PROBLEM:
Below are records. Transcribe exactly the lines from the one that contains "Uncategorized" through the last line, leaving any pictures out.

Saved entries
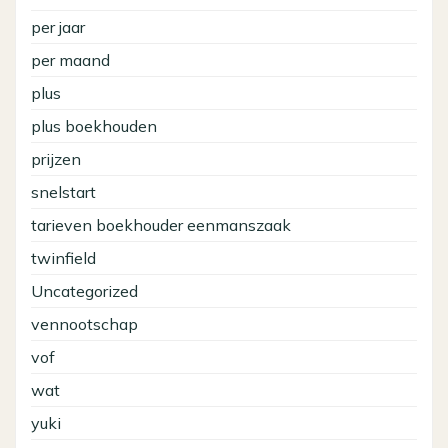
per jaar
per maand
plus
plus boekhouden
prijzen
snelstart
tarieven boekhouder eenmanszaak
twinfield
Uncategorized
vennootschap
vof
wat
yuki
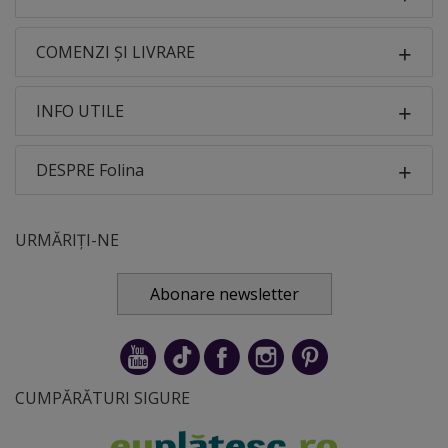
COMENZI ȘI LIVRARE
INFO UTILE
DESPRE Folina
URMĂRIȚI-NE
Abonare newsletter
CUMPĂRĂTURI SIGURE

YOUR SOLUTION:
Uncategorized
vennootschap
vof
wat
yuki
COMENZI ȘI LIVRARE
INFO UTILE
DESPRE Folina
URMĂRIȚI-NE
Abonare newsletter
CUMPĂRĂTURI SIGURE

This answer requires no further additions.